Rodrigo Piñeiro

Personal information
- Full name: Rodrigo Andrés Piñeiro Silva
- Date of birth: 5 May 1999 (age 27)
- Place of birth: Montevideo, Uruguay
- Height: 5 ft 9 in (1.75 m)
- Positions: Winger; forward;

Team information
- Current team: América Mineiro

Youth career
- Miramar Misiones

Senior career*
- Years: Team / Apps / (Gls)
- 2016–2018: Miramar Misiones / 30 / (3)
- 2018–2020: Peñarol / 7 / (0)
- 2019: → Boston River (loan) / 7 / (0)
- 2019: → Rampla Juniors (loan) / 19 / (4)
- 2020–2021: Danubio / 20 / (3)
- 2021–2023: Nashville SC / 2 / (0)
- 2022: → Unión Española (loan) / 22 / (6)
- 2023–2024: Unión Española / 21 / (11)
- 2024–2026: Vélez Sarsfield / 13 / (0)
- 2025: → Everton (loan) / 17 / (1)
- 2026–: América Mineiro / 0 / (0)

International career^{‡}
- 2017: Uruguay U18 / 3 / (1)
- 2018: Uruguay U20 / 2 / (0)
- 2023: Uruguay U23 / 4 / (0)

= Rodrigo Piñeiro =

Uruguayan footballer (born 1999)

Rodrigo Andrés Piñeiro Silva (born 5 May 1999) is a Uruguayan professional footballer who plays as a winger or forward for América Mineiro.

==Career==
Piñeiro started his career with Miramar Misiones.

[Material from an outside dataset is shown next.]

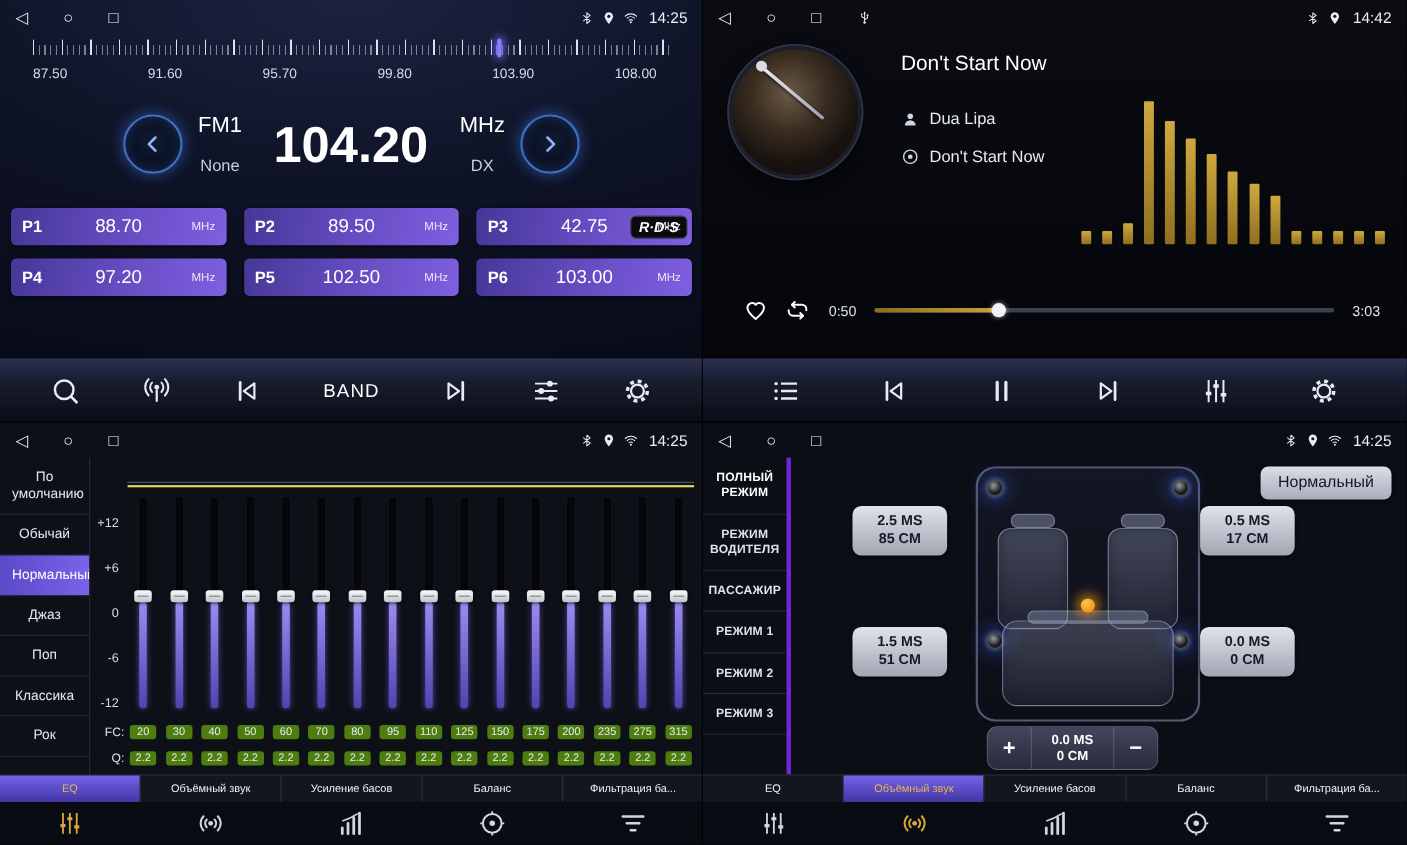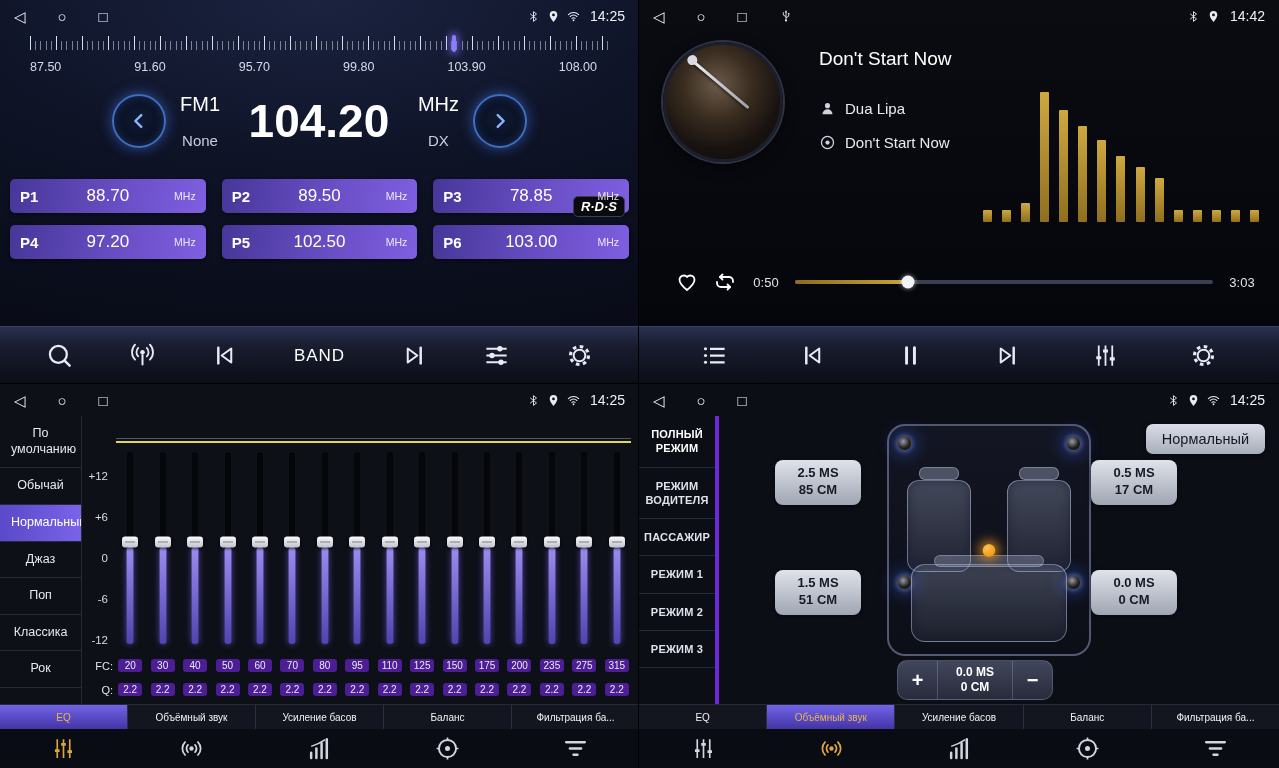"FM1" .tuner { margin: 9px 112px 0 -> 19px 112px 0 }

On 3 February 2021, it was announced that Piñeiro was signed by Major League Soccer club Nashville SC.

In January 2024, Piñeiro joined Argentine Primera División club Vélez Sarsfield on a contract until the end of 2026. The next year, he returned to Chile to play for Everton.